### [ASSIGNED TASK]
Rewrite the full material exactly; no line may be skipped.
++++++
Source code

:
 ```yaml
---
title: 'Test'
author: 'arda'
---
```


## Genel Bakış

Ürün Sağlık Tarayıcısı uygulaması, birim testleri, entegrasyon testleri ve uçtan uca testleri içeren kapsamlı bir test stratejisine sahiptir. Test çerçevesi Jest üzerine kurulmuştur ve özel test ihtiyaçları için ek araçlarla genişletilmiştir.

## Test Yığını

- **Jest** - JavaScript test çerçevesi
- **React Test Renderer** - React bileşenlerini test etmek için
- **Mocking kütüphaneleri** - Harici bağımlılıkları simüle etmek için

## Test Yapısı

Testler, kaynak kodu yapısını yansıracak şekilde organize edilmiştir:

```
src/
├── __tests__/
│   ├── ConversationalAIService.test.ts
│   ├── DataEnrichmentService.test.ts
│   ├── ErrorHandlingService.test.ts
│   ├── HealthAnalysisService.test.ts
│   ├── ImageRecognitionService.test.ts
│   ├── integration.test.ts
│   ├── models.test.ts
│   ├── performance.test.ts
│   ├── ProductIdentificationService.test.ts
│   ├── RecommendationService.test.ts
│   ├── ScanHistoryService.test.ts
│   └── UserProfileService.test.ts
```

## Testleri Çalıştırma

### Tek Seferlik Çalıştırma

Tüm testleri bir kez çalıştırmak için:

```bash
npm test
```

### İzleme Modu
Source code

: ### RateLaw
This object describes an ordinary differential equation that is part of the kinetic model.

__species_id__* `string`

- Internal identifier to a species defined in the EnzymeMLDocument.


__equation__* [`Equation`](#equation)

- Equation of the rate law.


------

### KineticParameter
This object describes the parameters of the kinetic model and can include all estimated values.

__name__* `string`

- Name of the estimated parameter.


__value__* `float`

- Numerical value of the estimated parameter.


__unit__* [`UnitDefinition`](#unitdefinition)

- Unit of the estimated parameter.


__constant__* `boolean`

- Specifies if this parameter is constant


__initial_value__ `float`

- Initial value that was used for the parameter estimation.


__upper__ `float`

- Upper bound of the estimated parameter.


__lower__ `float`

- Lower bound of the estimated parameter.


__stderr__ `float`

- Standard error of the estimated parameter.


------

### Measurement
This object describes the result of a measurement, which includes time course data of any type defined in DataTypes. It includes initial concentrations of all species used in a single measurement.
++++++
### [REPLY TO THE TASK]
Source code

:
 ```yaml
---
title: 'Test'
author: 'arda'
---
```


## Genel Bakış

Ürün Sağlık Tarayıcısı uygulaması, birim testleri, entegrasyon testleri ve uçtan uca testleri içeren kapsamlı bir test stratejisine sahiptir. Test çerçevesi Jest üzerine kurulmuştur ve özel test ihtiyaçları için ek araçlarla genişletilmiştir.

## Test Yığını

- **Jest** - JavaScript test çerçevesi
- **React Test Renderer** - React bileşenlerini test etmek için
- **Mocking kütüphaneleri** - Harici bağımlılıkları simüle etmek için

## Test Yapısı

Testler, kaynak kodu yapısını yansıracak şekilde organize edilmiştir:

```
src/
├── __tests__/
│   ├── ConversationalAIService.test.ts
│   ├── DataEnrichmentService.test.ts
│   ├── ErrorHandlingService.test.ts
│   ├── HealthAnalysisService.test.ts
│   ├── ImageRecognitionService.test.ts
│   ├── integration.test.ts
│   ├── models.test.ts
│   ├── performance.test.ts
│   ├── ProductIdentificationService.test.ts
│   ├── RecommendationService.test.ts
│   ├── ScanHistoryService.test.ts
│   └── UserProfileService.test.ts
```

## Testleri Çalıştırma

### Tek Seferlik Çalıştırma

Tüm testleri bir kez çalıştırmak için:

```bash
npm test
```

### İzleme Modu
Source code

: ### RateLaw
This object describes an ordinary differential equation that is part of the kinetic model.

__species_id__* `string`

- Internal identifier to a species defined in the EnzymeMLDocument.


__equation__* [`Equation`](#equation)

- Equation of the rate law.


------

### KineticParameter
This object describes the parameters of the kinetic model and can include all estimated values.

__name__* `string`

- Name of the estimated parameter.


__value__* `float`

- Numerical value of the estimated parameter.


__unit__* [`UnitDefinition`](#unitdefinition)

- Unit of the estimated parameter.


__constant__* `boolean`

- Specifies if this parameter is constant


__initial_value__ `float`

- Initial value that was used for the parameter estimation.


__upper__ `float`

- Upper bound of the estimated parameter.


__lower__ `float`

- Lower bound of the estimated parameter.


__stderr__ `float`

- Standard error of the estimated parameter.


------

### Measurement
This object describes the result of a measurement, which includes time course data of any type defined in DataTypes. It includes initial concentrations of all species used in a single measurement.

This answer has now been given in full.